In recent years, call detail records (CDRs) have been widely used in human mobility research. Although CDRs are originally collected for billing purposes, the vast amount of digital footprints generated by calling and texting activities provide useful insights into population movement. However, can we fully trust CDRs given the uneven distribution of people’s phone communication activities in space and time? In this article, we investigate this issue using a mobile phone location dataset collected from over one million subscribers in Shanghai, China. It includes CDRs (~27%) plus other cellphone-related logs (e.g., tower pings, cellular handovers) generated in a workday. We extract all CDRs into a separate dataset in order to compare human mobility patterns derived from CDRs vs. from the complete dataset.
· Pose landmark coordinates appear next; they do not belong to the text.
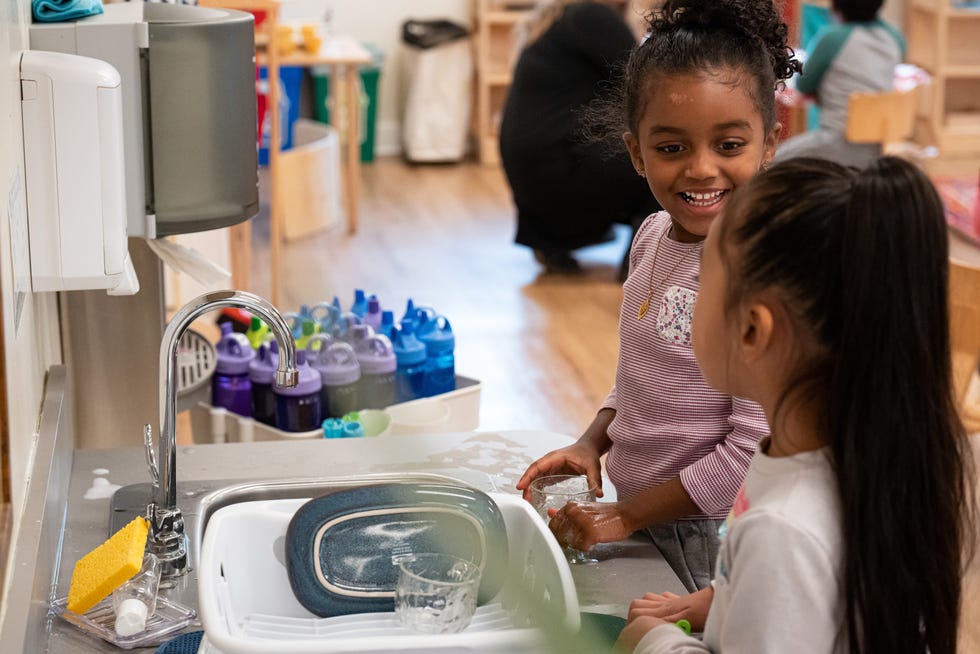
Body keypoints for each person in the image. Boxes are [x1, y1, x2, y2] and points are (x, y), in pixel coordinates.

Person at [616, 156, 978, 654]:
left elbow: (793, 557)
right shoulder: (861, 453)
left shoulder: (782, 532)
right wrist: (726, 599)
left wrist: (656, 644)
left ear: (751, 330)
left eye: (703, 287)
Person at [516, 0, 800, 592]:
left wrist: (628, 516)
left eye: (729, 146)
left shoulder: (759, 272)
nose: (701, 169)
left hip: (708, 533)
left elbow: (748, 450)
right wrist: (592, 440)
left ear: (770, 143)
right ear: (637, 152)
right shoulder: (649, 237)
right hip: (640, 513)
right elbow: (642, 374)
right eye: (672, 148)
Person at [498, 0, 661, 277]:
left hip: (536, 185)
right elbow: (649, 79)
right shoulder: (591, 15)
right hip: (559, 177)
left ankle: (556, 245)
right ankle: (643, 265)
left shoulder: (561, 18)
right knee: (669, 157)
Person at [774, 0, 905, 168]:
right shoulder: (895, 38)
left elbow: (803, 85)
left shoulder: (833, 38)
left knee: (769, 163)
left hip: (837, 141)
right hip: (877, 145)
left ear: (835, 6)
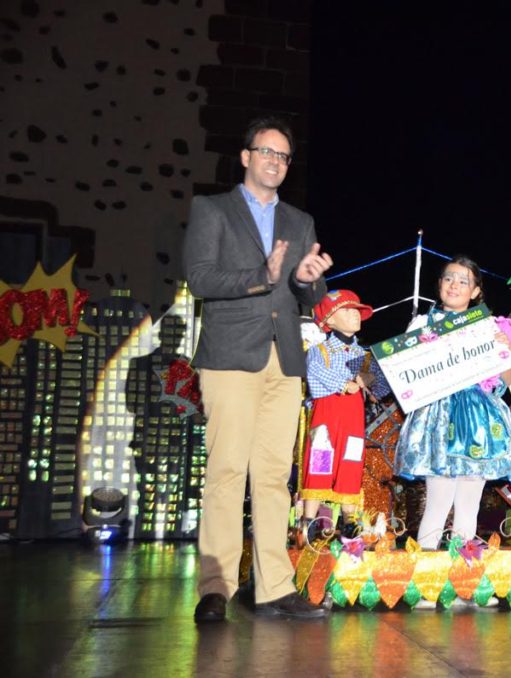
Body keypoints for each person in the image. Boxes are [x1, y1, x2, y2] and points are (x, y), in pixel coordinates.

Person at [184, 115, 333, 622]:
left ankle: (274, 587)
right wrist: (261, 275)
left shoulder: (300, 220)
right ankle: (216, 588)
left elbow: (310, 298)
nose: (275, 161)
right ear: (246, 157)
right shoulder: (213, 210)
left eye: (284, 156)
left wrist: (309, 281)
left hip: (285, 358)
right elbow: (200, 277)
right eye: (266, 152)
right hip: (231, 354)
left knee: (273, 475)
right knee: (226, 470)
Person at [394, 257, 511, 559]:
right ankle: (427, 584)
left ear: (476, 292)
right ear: (439, 284)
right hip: (437, 419)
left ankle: (461, 581)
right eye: (448, 279)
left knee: (469, 504)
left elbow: (504, 382)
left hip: (478, 421)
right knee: (438, 502)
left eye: (463, 281)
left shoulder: (489, 327)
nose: (454, 285)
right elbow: (405, 374)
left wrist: (501, 349)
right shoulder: (422, 325)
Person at [299, 289, 390, 537]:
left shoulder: (367, 355)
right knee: (320, 459)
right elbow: (316, 374)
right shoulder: (321, 350)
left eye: (357, 310)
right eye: (347, 310)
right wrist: (347, 383)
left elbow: (379, 387)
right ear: (328, 320)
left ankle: (350, 521)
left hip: (353, 419)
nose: (355, 315)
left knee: (351, 460)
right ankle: (308, 521)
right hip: (327, 416)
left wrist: (372, 381)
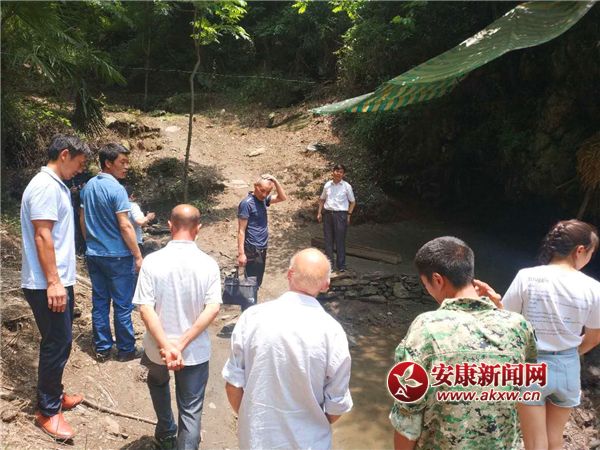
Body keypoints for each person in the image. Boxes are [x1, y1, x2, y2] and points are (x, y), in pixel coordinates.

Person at [390, 236, 537, 450]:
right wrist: (500, 310)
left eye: (425, 284)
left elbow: (407, 414)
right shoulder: (518, 325)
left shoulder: (426, 328)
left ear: (437, 280)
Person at [222, 248, 353, 450]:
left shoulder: (252, 318)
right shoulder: (333, 332)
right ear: (326, 285)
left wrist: (251, 420)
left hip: (256, 441)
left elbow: (232, 385)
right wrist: (310, 427)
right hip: (309, 443)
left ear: (289, 274)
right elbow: (336, 406)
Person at [502, 220, 600, 450]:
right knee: (554, 440)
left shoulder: (527, 276)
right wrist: (570, 354)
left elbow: (505, 321)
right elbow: (595, 336)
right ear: (580, 250)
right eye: (591, 254)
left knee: (535, 443)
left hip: (531, 367)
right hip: (568, 367)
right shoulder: (594, 288)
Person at [133, 204, 221, 450]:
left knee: (158, 383)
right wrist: (180, 345)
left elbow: (145, 308)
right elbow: (213, 308)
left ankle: (165, 432)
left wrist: (167, 346)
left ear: (170, 225)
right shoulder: (208, 264)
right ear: (198, 228)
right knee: (190, 410)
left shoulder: (152, 262)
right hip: (193, 351)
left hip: (157, 349)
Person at [20, 134, 91, 440]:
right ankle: (47, 411)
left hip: (57, 281)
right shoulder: (45, 186)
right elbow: (42, 236)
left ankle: (55, 393)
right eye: (79, 163)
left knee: (61, 341)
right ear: (64, 154)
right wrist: (53, 282)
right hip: (47, 283)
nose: (80, 169)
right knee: (56, 342)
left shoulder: (56, 184)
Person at [80, 143, 143, 362]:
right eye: (122, 162)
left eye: (127, 162)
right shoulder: (117, 189)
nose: (126, 167)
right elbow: (125, 225)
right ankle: (126, 350)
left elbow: (82, 219)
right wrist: (137, 255)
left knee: (99, 302)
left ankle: (103, 348)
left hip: (94, 254)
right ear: (108, 163)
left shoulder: (88, 187)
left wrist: (90, 243)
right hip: (118, 256)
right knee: (122, 305)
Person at [237, 174, 287, 306]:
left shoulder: (264, 200)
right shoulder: (246, 204)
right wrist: (241, 253)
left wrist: (275, 180)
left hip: (262, 247)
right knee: (251, 283)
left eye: (268, 192)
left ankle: (251, 307)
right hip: (252, 248)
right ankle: (248, 310)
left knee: (256, 282)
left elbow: (282, 197)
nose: (264, 194)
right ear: (255, 186)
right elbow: (241, 230)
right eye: (262, 190)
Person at [317, 164, 355, 272]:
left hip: (341, 215)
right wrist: (319, 212)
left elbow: (353, 202)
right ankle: (329, 265)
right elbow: (322, 199)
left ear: (343, 174)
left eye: (341, 172)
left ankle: (341, 265)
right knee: (328, 240)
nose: (339, 173)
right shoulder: (327, 185)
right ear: (333, 172)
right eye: (337, 171)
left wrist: (348, 215)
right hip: (328, 214)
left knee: (340, 240)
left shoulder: (346, 186)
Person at [125, 185, 156, 255]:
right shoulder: (133, 206)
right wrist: (148, 217)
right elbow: (140, 221)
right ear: (131, 195)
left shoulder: (115, 206)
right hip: (134, 243)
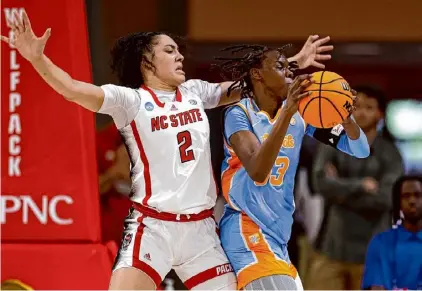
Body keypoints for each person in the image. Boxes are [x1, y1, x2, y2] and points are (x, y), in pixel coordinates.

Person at [1, 10, 332, 290]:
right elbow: (72, 90)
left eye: (179, 51)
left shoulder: (194, 92)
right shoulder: (130, 101)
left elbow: (253, 82)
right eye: (170, 51)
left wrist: (294, 61)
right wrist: (37, 58)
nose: (180, 57)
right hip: (152, 228)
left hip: (201, 230)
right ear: (148, 60)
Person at [216, 45, 370, 290]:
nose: (289, 74)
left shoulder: (301, 117)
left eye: (290, 68)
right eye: (280, 67)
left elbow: (360, 149)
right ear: (257, 74)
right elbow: (258, 170)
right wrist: (288, 111)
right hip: (247, 231)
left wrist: (346, 118)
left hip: (278, 238)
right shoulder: (238, 113)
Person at [308, 85, 404, 290]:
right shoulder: (332, 143)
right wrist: (361, 185)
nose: (361, 112)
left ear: (380, 114)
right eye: (356, 106)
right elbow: (318, 184)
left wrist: (339, 192)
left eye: (369, 107)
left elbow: (386, 199)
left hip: (373, 251)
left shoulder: (391, 153)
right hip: (332, 247)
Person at [362, 175, 422, 290]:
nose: (412, 201)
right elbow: (376, 287)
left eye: (418, 195)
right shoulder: (381, 243)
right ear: (398, 202)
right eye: (406, 196)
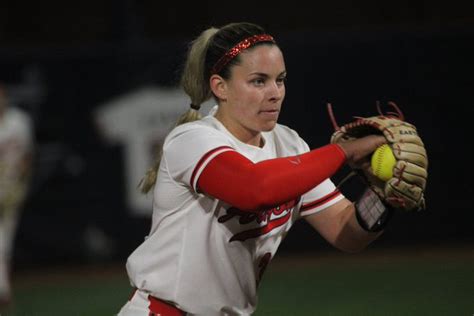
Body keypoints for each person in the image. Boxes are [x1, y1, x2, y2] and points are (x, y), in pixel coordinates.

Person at [117, 22, 392, 316]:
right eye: (258, 81)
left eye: (280, 79)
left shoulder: (289, 144)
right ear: (219, 87)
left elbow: (344, 231)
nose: (275, 93)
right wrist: (345, 152)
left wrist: (382, 196)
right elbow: (254, 189)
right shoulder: (193, 140)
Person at [0, 83, 34, 308]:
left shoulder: (18, 121)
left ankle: (3, 290)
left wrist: (21, 184)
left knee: (5, 242)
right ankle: (3, 290)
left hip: (11, 188)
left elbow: (27, 156)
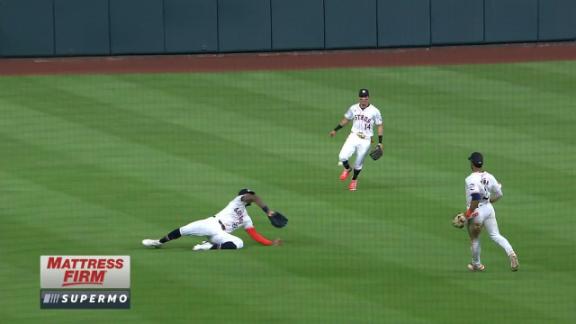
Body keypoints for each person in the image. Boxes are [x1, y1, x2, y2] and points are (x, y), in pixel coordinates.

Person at [142, 189, 282, 251]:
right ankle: (158, 242)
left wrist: (270, 243)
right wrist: (268, 211)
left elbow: (254, 234)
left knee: (239, 243)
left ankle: (208, 246)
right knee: (183, 230)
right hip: (211, 224)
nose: (248, 196)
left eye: (248, 194)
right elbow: (254, 198)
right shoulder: (237, 201)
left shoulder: (246, 218)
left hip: (220, 235)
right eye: (246, 194)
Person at [463, 152, 519, 271]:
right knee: (495, 235)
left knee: (474, 238)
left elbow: (476, 198)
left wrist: (468, 214)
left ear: (472, 163)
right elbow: (499, 194)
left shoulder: (470, 179)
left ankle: (476, 264)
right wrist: (489, 201)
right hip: (488, 209)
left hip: (476, 211)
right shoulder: (489, 176)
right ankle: (511, 253)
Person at [329, 89, 383, 191]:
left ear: (368, 98)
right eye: (362, 98)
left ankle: (354, 180)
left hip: (366, 140)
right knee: (342, 156)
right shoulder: (353, 108)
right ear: (359, 98)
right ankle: (347, 168)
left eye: (366, 98)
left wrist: (380, 142)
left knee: (358, 163)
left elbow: (379, 125)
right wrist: (335, 130)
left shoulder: (375, 111)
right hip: (353, 136)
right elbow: (346, 120)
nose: (364, 100)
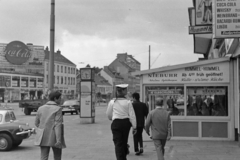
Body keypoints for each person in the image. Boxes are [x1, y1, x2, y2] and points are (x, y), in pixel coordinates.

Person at [106, 84, 137, 160]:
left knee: (117, 143)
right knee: (123, 141)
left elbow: (109, 114)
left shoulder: (112, 102)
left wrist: (112, 118)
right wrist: (134, 127)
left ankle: (121, 158)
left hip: (116, 123)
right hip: (126, 123)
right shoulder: (128, 102)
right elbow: (132, 115)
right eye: (125, 89)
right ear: (122, 91)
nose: (126, 91)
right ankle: (123, 157)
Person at [35, 91, 66, 160]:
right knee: (57, 157)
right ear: (55, 99)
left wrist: (43, 127)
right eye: (60, 98)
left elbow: (36, 123)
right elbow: (58, 125)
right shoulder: (58, 109)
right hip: (55, 136)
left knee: (43, 158)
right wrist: (59, 140)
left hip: (43, 137)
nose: (61, 100)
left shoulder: (40, 108)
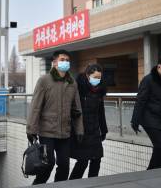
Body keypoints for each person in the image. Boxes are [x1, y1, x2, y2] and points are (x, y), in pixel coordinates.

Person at [26, 50, 84, 185]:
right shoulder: (44, 81)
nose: (65, 62)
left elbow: (77, 109)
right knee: (48, 164)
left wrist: (80, 129)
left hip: (65, 133)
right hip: (47, 131)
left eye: (67, 60)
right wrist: (31, 129)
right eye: (62, 59)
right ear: (54, 63)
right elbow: (35, 106)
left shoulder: (72, 83)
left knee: (64, 166)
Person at [69, 64, 108, 180]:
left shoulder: (99, 91)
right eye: (95, 77)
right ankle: (72, 184)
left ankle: (93, 183)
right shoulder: (78, 89)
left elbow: (101, 112)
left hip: (95, 130)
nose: (97, 80)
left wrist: (103, 129)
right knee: (82, 162)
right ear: (87, 75)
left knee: (97, 159)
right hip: (82, 131)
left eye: (99, 78)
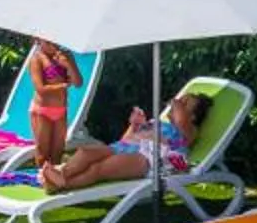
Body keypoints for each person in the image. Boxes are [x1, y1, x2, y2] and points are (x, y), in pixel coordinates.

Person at [41, 90, 204, 193]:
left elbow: (182, 122)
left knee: (98, 169)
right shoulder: (157, 122)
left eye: (185, 104)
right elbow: (125, 140)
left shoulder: (188, 132)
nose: (178, 103)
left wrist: (176, 103)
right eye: (180, 101)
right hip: (124, 148)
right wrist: (134, 126)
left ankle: (62, 182)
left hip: (147, 159)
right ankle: (61, 175)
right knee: (85, 152)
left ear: (193, 117)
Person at [26, 40, 81, 169]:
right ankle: (42, 180)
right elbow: (40, 89)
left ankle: (53, 180)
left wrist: (68, 65)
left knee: (58, 152)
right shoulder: (37, 59)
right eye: (48, 42)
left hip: (61, 110)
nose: (53, 45)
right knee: (43, 153)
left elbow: (78, 83)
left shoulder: (67, 56)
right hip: (42, 111)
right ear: (39, 40)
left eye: (55, 42)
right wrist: (64, 85)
From an individual perspective, the effectiveness of CDRs in estimating three frequently used mobility indicators is evaluated. We find that CDRs tend to underestimate the total travel distance and the movement entropy, while they can provide a good estimate to the radius of gyration. In addition, we observe that the level of deviation is related to the ratio of CDRs in an individual’s trajectory. From a collective perspective, we compare the outcomes of these two datasets in terms of the distance decay effect and urban community detection. The major differences are closely related to the habit of mobile phone usage in space and time. We believe that the event-triggered nature of CDRs does introduce a certain degree of bias in human mobility research and we suggest that researchers use caution to interpret results derived from CDR data.